Ni dans un cas, ni dans l’autre, Caroline Fourest n’utilise des procédés de dépréciation ; on comprend qu’elle est plus proche de Françoise Gaspard que de Tariq Ramadan, mais même ce dernier n’est pas traité comme … je ne saurais dire quoi, du reste, n’étant ni universitaire, ni chercheur, ni membre de l’élite intellectuelle de la nation. Sauf erreur de ma part, le texte de Tariq Ramadan n’est pas disqualifié a priori…Evidemment, on peut dire que l’expression « texte commis par Tariq Ramadan » a des implications tout à fait significatives !!! Voire révélatrices !!!

Délation
Je suppose qu’ils évoquent les listes de personnalités et d’organisations fournies par Caroline Fourest, en abrégé dans le corps du texte, plus complètement dans les notes. Est-il légitime de parler de « délation » ? La délation n’existe que par rapport à la possibilité d’une répression, et par rapport à une activité clandestine ! Les gens qui ont signé une pétition ont accepté que cela soit connu ; est-il immoral qu’un adversaire de cette pétition informe ses lecteurs de la liste des signataires ? Au contraire, on pourrait dire que Caroline Fourest risque de desservir sa cause auprès de lecteurs dont l’opinion n’est pas arrêtée, et qui pourraient être attirés vers un point de vue soutenu par José Bové ou Françoise Gaspard. On pourrait dire qu’elle fait preuve d’une certaine honnêteté en citant tous ces noms, en donnant les références de tous les livres, publications, sites qui défendent le point de vue opposé au sien !

Je ne vais pas exposer mon analyse de tous les reproches faits à Caroline Fourest ; je les crois aussi mal fondés que les précédents, et ce serait un peu long.
Quant à savoir si « La Tentation obscurantiste » méritait le prix de l’Assemblée Nationale… Est-ce que le prix de l’Assemblée Nationale a une telle importance ? Personnellement, j’ignorais son existence avant de lire leur tribune : elle n'aura donc pas été tout à fait inutile !
Autre question : Est-ce que les procédures légales de l’attribution ont été respectées ? Si c’est le cas, sachant que l’Assemblée Nationale est plutôt anti-islamiste, son choix n’est pas inconséquent. De là à supposer qu’une majorité des jurés aient décidé de couronner un ouvrage aussi lamentable qu'on nous le dit, c’est jeter le discrédit sur des parlementaires autant que sur l’ouvrage !

Il est donc un reproche qu’on ne peut pas faire aux auteurs : celui de manquer de conviction et d'ardeur juvénile dans l'expression de leurs opinions, malgré leur statut élevé dans le monde de la recherche scientifique française.

• _Données enregistrées_
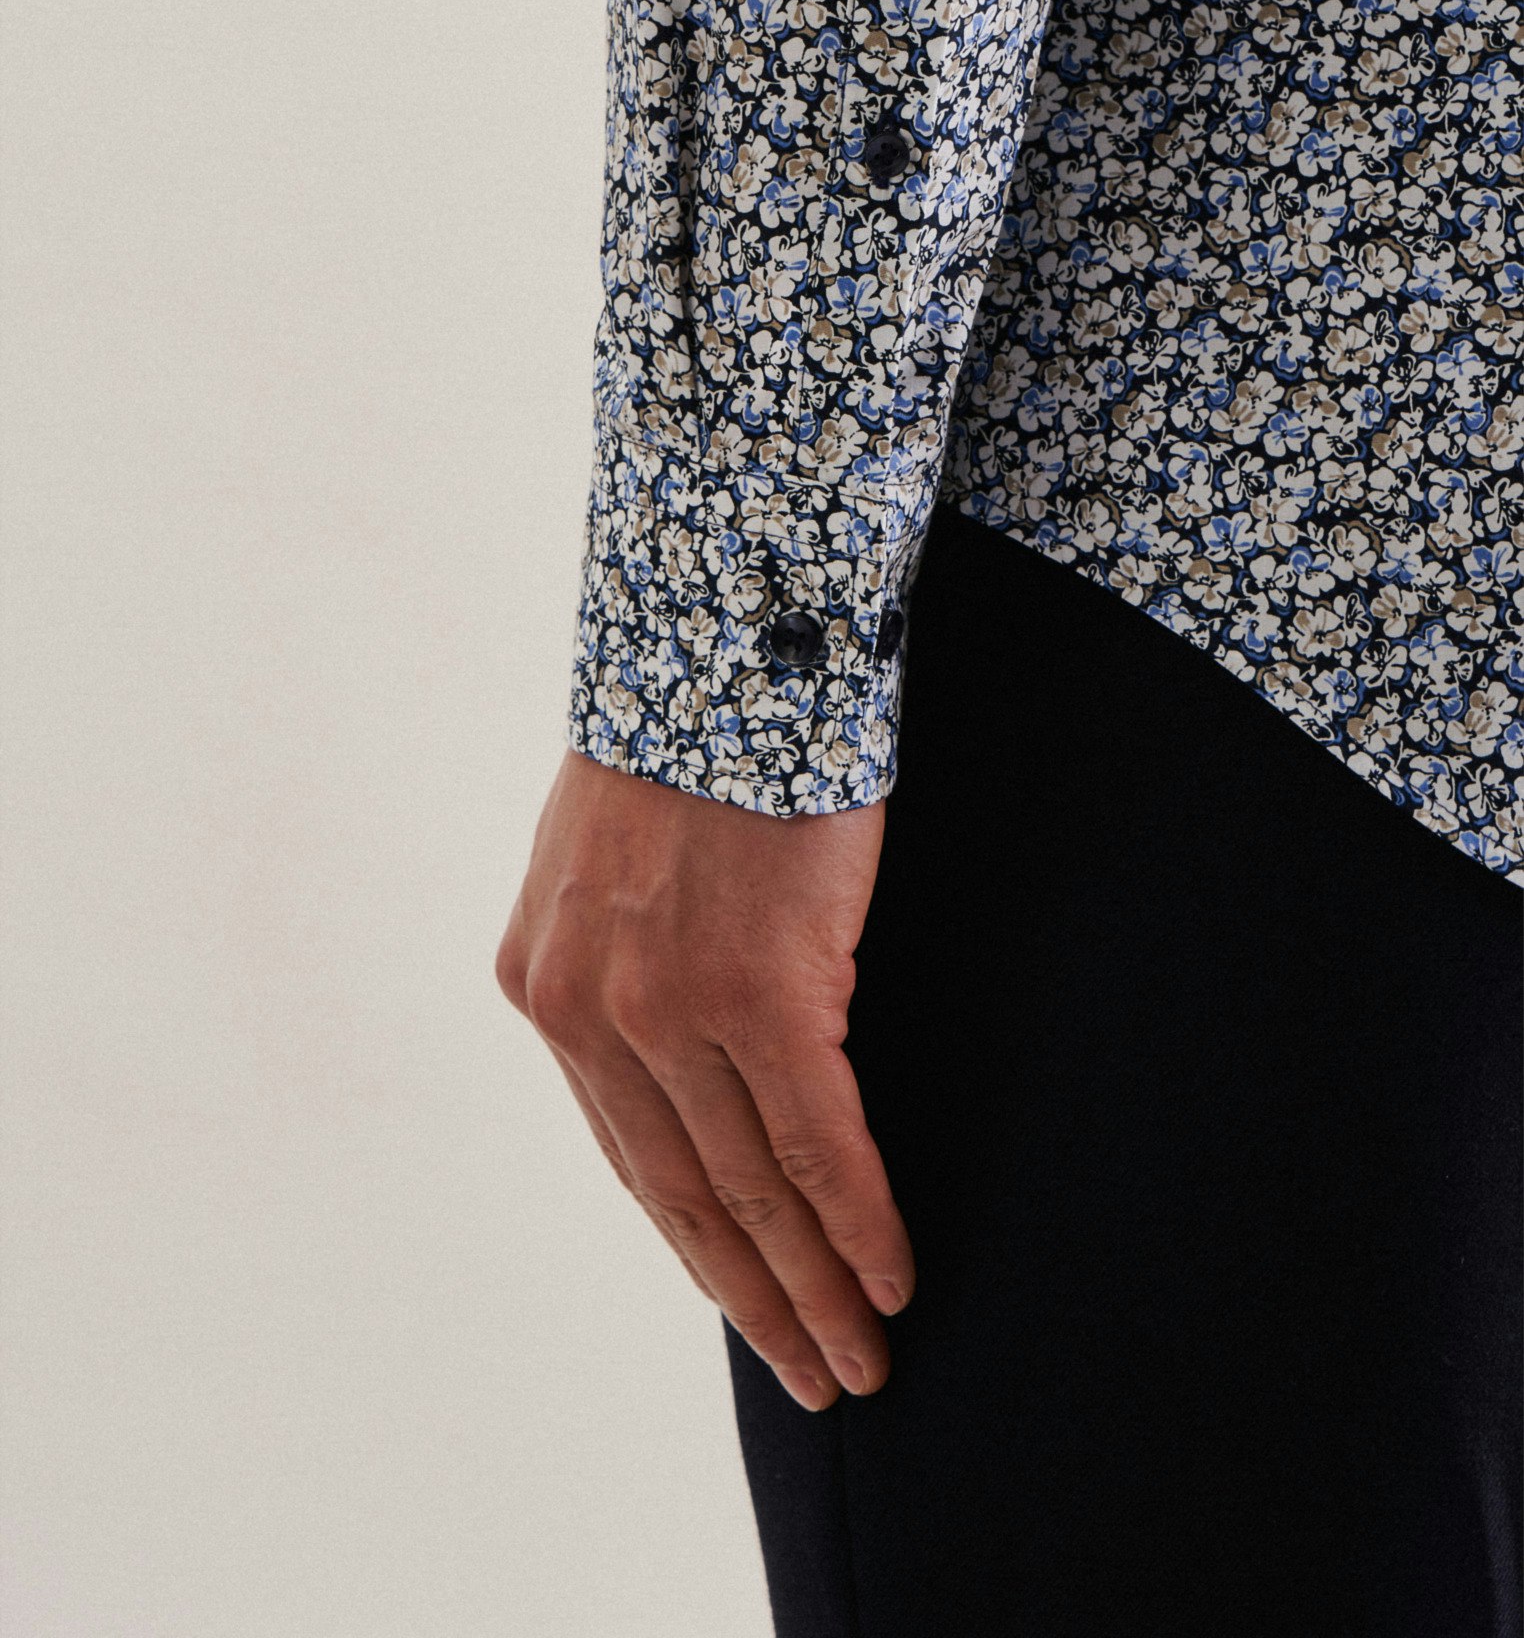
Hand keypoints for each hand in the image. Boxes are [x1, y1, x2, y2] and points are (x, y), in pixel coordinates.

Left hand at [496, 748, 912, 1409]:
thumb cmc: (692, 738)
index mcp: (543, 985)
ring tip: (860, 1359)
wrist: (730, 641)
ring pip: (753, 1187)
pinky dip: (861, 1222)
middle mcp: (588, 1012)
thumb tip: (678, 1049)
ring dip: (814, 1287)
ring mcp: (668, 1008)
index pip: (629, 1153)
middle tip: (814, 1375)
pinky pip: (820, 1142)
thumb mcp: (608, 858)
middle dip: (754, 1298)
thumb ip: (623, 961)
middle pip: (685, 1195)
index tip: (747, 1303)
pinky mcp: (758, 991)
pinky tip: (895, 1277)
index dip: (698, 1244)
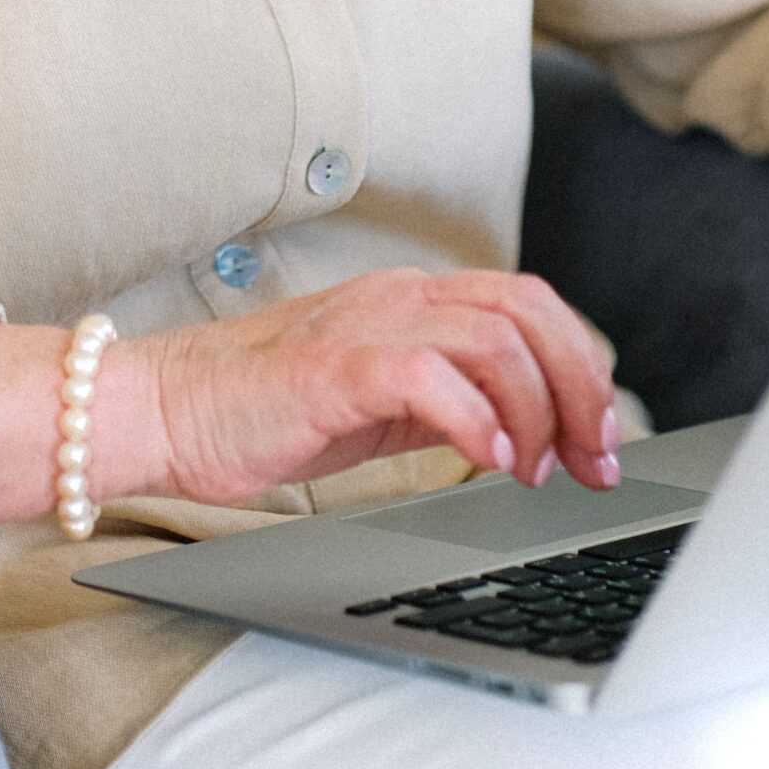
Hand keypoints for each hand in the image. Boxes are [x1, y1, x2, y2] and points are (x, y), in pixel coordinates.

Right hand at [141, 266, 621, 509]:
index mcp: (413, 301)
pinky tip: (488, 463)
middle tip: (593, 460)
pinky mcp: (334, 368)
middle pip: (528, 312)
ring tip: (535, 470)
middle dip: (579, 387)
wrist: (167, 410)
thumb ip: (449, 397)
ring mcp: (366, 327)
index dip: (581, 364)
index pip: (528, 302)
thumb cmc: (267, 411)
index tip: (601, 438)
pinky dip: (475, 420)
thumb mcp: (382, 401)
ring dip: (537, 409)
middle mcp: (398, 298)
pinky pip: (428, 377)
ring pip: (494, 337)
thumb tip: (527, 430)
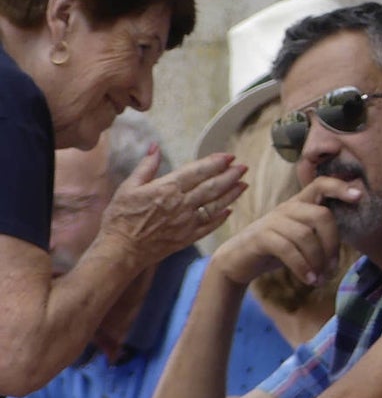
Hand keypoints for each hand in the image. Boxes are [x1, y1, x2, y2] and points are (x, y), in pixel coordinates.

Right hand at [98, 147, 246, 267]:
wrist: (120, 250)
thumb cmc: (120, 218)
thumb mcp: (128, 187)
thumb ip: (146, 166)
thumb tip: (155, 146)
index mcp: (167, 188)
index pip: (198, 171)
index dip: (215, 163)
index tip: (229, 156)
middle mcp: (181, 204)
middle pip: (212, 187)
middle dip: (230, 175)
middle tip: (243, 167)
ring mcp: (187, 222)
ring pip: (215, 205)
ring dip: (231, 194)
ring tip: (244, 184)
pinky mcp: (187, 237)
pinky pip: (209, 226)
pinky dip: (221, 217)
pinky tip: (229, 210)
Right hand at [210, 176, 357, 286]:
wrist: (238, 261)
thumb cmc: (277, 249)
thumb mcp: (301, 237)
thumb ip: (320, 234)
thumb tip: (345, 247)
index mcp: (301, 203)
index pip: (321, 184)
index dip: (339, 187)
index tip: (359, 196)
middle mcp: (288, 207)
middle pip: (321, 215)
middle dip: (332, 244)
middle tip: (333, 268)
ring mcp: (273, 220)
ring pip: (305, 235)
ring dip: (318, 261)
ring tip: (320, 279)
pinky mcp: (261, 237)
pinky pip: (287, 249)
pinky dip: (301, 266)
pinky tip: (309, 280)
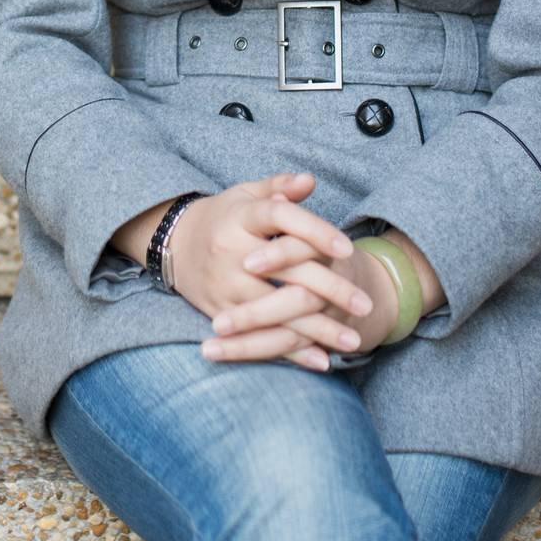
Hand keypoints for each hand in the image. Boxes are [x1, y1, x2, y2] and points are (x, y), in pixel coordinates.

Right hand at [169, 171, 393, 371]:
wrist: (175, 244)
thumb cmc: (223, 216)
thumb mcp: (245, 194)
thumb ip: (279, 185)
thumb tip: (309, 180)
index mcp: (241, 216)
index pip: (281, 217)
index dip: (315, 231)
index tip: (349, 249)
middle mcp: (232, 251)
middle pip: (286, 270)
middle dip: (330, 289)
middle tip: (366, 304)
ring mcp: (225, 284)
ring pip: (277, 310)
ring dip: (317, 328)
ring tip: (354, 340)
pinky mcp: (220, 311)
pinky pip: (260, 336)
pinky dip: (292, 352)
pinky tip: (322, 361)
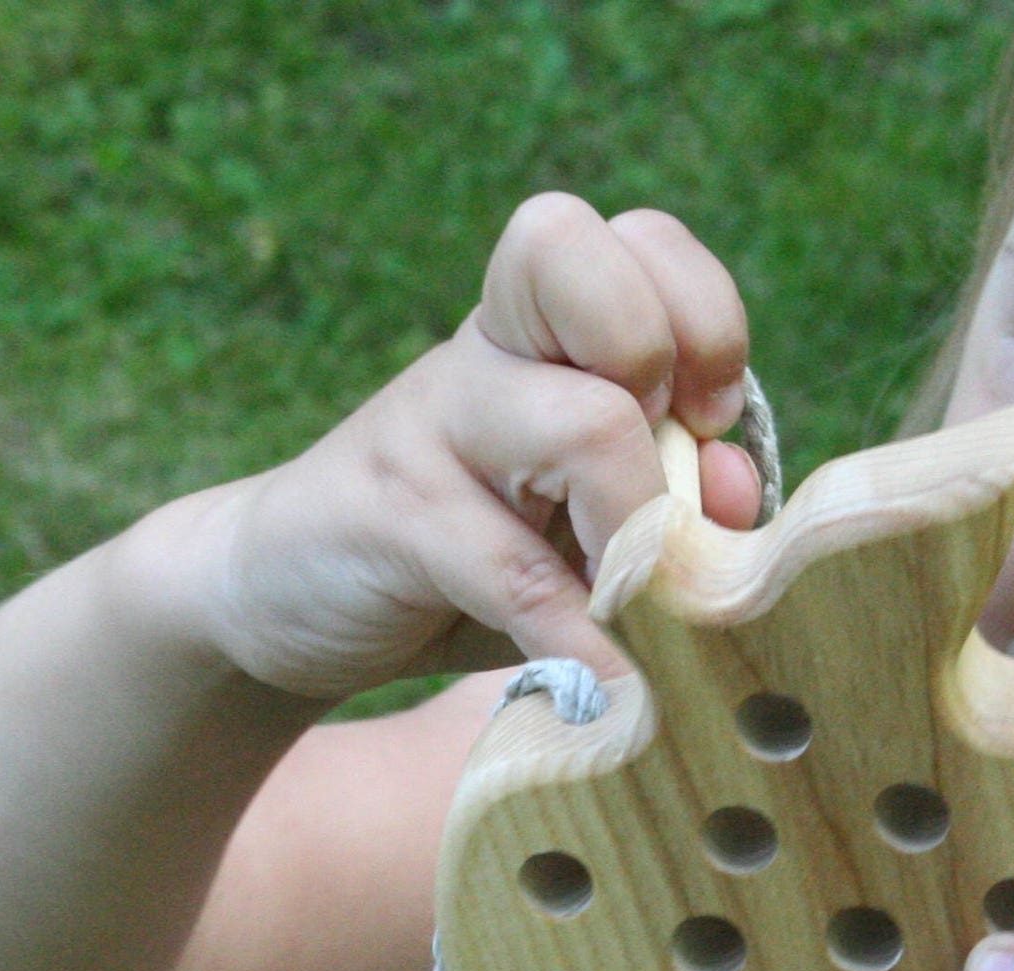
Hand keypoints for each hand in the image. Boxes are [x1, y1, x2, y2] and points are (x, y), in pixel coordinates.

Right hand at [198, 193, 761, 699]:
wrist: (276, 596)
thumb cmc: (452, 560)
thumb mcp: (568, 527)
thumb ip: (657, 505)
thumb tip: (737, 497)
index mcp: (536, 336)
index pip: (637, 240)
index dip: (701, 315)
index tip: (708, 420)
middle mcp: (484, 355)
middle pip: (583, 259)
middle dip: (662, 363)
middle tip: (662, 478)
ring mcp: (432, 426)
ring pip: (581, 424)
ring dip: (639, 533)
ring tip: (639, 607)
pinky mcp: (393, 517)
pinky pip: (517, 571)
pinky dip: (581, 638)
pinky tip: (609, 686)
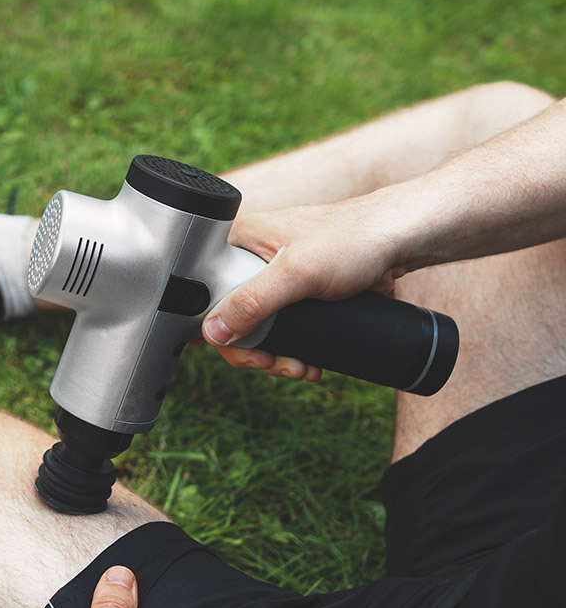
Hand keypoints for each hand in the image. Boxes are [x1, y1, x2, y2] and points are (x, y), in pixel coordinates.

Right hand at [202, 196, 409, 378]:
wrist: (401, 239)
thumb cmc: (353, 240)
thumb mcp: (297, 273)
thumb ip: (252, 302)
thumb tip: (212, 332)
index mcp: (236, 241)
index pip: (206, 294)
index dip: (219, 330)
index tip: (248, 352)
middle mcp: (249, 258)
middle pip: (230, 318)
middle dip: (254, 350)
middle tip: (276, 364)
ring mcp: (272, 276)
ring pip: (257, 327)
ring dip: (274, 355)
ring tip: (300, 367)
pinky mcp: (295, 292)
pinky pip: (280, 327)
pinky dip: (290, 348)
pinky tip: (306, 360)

• _Consigne_
Répondez à ces questions en vous appuyant sur l'extrait :
1. De qui Caroline Fourest est-elle plus proche : de Françoise Gaspard ou de Tariq Ramadan ?
2. Par rapport à quoi la délation existe-t-elle ?
3. Quel ouvrage est cité en lien avec le prix de l'Assemblée nationale ?

• _Réponse_
1. De Françoise Gaspard.
2. Par rapport à la possibilité d'une répression et par rapport à une activité clandestine.
3. « La Tentation obscurantiste ».